英伝説的ハードロック・バンド、ディープ・パープルのボーカリスト、イアン・ギラン(80)は視力低下が深刻化するなか「そう遠くないうちに」引退することを公表。来年4月のジャパンツアーが日本での見納めになる可能性が濃厚になった。

 ギランは英音楽誌「Uncut」最新号のインタビューで「視力は30%しかない。良くなる気配がない」と激白。「一番大変なのは、ノートパソコンで作業すること。(中心視野では見えないので)周辺視野を使わないと画面上の何も見えない。横目で見て行を拾う感じ。本当に疲れる。作業には長い時間がかかる」と明かした。

「スモーク・オン・ザ・ウォーター」や「ハイウェイ・スター」などで知られディープ・パープルは1968年の結成以来、現在も精力的にツアーを行っている。通算17回目となる日本公演は、来年4月11日の東京・武道館を皮切りに、同13日には大阪・グランキューブ大阪、翌14日は愛知・岡谷鋼機名古屋公会堂での公演が予定され、5月からは欧州ツアーが始まる。

 ギランは同誌に「歳を重ねていくのは本当に面白い。笑えるよ。でも、そう思う時もあれば、そう思わない時もある」と告白。「棒高跳びができなくなった以外は、特に何も変わっていない。

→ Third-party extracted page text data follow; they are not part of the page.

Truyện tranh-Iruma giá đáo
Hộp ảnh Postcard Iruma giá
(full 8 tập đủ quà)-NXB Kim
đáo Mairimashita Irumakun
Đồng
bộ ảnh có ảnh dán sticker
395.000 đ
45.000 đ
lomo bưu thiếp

それ以外は物事が少しゆっくりになったくらいかな」と打ち明けた。ギランは若い頃、棒高跳びの選手だった。

 続けて引退ついてはこう言った。「元気がなくなったら音楽活動をやめると思う。誰にも恥をかかせたくないからね。そして、もうすぐそうなる。じわじわと近づいてきている」と語った。